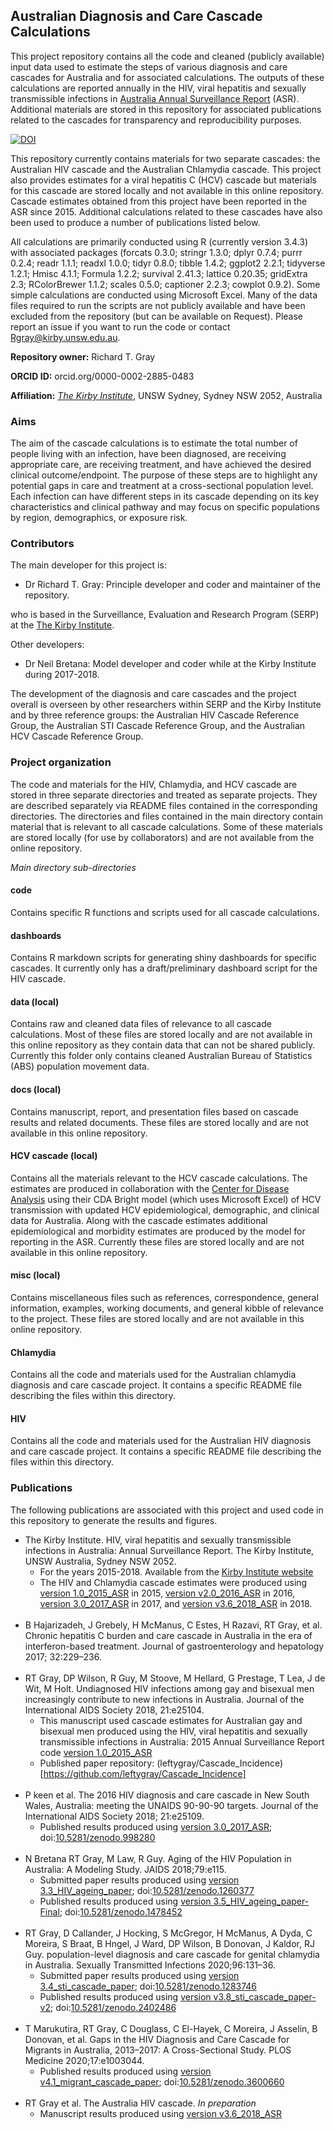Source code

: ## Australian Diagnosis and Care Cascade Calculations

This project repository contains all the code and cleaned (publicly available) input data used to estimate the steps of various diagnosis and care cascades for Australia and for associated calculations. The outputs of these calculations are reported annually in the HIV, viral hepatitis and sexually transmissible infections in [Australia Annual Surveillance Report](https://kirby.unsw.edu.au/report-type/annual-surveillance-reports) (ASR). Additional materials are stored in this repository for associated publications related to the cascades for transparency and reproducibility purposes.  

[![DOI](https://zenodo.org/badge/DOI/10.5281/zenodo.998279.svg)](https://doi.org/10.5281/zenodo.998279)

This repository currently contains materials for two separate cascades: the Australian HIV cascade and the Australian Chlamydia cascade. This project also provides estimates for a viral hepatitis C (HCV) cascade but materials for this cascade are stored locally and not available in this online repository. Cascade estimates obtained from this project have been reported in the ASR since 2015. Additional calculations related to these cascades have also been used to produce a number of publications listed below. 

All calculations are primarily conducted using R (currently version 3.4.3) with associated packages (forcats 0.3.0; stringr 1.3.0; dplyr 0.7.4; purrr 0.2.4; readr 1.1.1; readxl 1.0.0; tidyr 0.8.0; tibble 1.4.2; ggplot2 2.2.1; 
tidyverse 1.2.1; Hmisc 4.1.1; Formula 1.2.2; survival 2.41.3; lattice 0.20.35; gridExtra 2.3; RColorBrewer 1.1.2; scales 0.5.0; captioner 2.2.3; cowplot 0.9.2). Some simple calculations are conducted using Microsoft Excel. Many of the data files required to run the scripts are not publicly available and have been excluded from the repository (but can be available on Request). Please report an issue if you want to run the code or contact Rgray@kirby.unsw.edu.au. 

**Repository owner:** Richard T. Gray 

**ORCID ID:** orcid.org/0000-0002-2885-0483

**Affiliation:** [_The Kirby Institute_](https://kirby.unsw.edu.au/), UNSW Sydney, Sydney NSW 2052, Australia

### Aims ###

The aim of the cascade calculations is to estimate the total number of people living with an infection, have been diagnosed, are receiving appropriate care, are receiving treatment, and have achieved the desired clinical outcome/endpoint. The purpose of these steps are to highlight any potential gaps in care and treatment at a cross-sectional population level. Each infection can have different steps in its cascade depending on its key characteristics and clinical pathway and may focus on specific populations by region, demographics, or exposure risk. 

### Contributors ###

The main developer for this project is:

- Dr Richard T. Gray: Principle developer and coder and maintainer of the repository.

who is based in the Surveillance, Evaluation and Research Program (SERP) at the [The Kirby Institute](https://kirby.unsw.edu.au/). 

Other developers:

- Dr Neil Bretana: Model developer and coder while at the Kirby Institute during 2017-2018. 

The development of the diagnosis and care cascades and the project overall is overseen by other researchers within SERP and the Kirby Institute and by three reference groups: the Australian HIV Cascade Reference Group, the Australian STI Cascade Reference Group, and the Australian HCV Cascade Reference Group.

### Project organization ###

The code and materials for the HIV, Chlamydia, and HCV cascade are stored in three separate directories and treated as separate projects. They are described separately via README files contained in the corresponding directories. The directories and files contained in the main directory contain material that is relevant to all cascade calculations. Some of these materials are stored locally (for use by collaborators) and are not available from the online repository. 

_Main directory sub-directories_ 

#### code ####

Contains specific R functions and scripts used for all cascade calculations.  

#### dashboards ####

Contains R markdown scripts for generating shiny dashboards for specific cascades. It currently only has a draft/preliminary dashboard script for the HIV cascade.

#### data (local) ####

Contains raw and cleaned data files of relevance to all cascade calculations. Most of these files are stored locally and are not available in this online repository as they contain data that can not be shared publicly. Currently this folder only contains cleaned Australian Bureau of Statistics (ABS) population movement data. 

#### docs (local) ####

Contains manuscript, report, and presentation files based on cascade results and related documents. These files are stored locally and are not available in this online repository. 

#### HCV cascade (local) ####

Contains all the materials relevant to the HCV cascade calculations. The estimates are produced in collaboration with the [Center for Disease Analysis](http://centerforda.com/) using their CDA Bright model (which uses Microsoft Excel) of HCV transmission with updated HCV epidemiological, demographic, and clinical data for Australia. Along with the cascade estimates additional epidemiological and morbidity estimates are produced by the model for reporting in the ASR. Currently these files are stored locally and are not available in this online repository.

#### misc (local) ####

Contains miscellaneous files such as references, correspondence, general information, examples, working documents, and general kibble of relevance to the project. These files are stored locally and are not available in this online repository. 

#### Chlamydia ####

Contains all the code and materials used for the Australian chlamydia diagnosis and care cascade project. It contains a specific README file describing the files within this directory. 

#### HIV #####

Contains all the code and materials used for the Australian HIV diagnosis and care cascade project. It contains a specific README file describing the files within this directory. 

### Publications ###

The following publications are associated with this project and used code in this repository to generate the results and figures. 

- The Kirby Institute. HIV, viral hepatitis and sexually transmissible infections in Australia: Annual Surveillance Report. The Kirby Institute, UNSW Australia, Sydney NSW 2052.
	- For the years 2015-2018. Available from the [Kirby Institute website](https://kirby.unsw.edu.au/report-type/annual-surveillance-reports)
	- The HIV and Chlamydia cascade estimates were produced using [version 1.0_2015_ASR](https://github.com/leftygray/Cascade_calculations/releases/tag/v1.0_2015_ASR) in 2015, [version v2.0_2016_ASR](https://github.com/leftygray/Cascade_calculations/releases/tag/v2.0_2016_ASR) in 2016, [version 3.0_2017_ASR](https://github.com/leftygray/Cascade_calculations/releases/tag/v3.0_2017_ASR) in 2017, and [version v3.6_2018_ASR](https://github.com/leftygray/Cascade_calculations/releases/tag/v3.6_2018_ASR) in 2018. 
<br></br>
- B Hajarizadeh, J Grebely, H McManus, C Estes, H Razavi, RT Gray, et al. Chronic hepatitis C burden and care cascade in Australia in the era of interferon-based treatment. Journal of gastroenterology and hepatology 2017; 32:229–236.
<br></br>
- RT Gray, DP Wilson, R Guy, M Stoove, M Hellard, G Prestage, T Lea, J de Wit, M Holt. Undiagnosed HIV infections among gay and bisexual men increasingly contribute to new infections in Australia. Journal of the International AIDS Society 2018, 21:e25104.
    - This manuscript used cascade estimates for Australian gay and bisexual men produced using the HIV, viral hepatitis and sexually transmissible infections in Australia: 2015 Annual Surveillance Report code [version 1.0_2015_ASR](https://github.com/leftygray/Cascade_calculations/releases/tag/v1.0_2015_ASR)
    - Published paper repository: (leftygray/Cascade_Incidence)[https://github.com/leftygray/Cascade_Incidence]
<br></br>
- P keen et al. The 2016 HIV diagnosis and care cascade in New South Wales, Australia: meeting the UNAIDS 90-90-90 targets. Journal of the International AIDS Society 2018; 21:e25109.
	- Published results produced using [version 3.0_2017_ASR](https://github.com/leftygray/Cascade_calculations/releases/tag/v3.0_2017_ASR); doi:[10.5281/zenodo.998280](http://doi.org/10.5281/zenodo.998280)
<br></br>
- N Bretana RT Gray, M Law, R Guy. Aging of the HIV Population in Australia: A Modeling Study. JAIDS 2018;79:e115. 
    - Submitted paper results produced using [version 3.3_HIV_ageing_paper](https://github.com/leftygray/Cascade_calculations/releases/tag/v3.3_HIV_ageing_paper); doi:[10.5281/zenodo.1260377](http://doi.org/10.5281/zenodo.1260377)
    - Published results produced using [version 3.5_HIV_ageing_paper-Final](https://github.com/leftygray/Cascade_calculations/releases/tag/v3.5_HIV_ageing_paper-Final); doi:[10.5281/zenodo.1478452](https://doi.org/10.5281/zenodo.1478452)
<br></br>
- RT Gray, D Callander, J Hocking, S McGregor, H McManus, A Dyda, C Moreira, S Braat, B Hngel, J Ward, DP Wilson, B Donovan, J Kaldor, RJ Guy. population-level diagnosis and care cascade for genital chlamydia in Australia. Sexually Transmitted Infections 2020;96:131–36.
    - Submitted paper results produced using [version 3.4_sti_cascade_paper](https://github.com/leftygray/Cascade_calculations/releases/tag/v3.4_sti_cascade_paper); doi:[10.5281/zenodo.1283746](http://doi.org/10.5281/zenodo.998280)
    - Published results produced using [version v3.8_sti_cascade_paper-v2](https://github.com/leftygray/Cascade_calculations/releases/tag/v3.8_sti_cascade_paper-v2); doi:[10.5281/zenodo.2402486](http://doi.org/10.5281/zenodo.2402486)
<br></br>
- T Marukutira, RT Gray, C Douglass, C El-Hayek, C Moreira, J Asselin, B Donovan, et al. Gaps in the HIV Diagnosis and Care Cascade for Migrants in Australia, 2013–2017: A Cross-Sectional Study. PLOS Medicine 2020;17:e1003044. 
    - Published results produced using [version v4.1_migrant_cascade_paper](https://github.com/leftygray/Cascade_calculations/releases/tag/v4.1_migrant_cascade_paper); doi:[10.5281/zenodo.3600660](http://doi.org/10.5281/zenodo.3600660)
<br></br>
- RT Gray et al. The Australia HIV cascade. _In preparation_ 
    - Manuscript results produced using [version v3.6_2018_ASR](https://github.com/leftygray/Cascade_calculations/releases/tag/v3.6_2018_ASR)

* * *

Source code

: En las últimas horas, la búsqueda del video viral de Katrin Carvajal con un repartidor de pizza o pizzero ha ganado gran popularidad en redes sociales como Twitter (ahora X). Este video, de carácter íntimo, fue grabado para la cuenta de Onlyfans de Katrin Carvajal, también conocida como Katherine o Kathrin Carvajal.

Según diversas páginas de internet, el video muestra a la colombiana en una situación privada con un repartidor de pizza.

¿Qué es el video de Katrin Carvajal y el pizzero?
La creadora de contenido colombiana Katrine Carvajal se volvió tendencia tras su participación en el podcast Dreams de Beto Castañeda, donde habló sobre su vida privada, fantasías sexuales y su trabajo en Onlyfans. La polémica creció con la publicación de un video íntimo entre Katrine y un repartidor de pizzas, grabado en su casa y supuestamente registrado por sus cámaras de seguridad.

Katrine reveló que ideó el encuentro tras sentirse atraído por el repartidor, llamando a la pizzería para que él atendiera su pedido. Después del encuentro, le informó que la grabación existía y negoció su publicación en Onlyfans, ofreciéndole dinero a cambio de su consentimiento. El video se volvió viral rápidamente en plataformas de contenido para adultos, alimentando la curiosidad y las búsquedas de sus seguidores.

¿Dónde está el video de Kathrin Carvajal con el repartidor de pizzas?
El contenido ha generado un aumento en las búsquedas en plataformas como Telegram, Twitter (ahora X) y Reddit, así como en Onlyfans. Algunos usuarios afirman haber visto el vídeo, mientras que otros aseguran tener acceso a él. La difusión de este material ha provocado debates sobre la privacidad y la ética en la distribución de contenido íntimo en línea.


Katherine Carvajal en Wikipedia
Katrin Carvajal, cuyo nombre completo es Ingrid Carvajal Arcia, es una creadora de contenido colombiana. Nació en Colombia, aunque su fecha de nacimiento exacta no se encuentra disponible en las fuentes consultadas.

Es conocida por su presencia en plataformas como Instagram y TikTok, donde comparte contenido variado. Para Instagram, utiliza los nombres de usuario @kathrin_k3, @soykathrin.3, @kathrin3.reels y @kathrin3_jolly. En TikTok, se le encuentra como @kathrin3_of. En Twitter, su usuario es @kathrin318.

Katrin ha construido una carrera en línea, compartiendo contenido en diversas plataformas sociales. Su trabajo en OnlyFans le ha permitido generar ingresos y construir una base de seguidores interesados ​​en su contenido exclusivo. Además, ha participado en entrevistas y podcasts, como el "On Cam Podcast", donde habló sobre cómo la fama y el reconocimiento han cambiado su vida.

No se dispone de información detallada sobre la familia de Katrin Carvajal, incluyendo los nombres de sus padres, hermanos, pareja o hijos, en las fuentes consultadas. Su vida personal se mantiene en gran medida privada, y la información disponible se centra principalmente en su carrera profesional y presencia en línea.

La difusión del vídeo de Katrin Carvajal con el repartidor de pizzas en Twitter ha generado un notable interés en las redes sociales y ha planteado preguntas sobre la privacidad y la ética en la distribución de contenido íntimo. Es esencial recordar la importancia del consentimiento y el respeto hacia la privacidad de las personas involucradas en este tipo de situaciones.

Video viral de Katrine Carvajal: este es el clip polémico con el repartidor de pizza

• Your goal:
Above are the records; copy exactly the lines from the line with "Es conocida por" through the line with "Video viral de Katrine", both included.

• Your response:
Es conocida por su presencia en plataformas como Instagram y TikTok, donde comparte contenido variado. Para Instagram, utiliza los nombres de usuario @kathrin_k3, @soykathrin.3, @kathrin3.reels y @kathrin3_jolly. En TikTok, se le encuentra como @kathrin3_of. En Twitter, su usuario es @kathrin318.

Katrin ha construido una carrera en línea, compartiendo contenido en diversas plataformas sociales. Su trabajo en OnlyFans le ha permitido generar ingresos y construir una base de seguidores interesados ​​en su contenido exclusivo. Además, ha participado en entrevistas y podcasts, como el "On Cam Podcast", donde habló sobre cómo la fama y el reconocimiento han cambiado su vida.

No se dispone de información detallada sobre la familia de Katrin Carvajal, incluyendo los nombres de sus padres, hermanos, pareja o hijos, en las fuentes consultadas. Su vida personal se mantiene en gran medida privada, y la información disponible se centra principalmente en su carrera profesional y presencia en línea.

La difusión del vídeo de Katrin Carvajal con el repartidor de pizzas en Twitter ha generado un notable interés en las redes sociales y ha planteado preguntas sobre la privacidad y la ética en la distribución de contenido íntimo. Es esencial recordar la importancia del consentimiento y el respeto hacia la privacidad de las personas involucradas en este tipo de situaciones.

Video viral de Katrine Carvajal: este es el clip polémico con el repartidor de pizza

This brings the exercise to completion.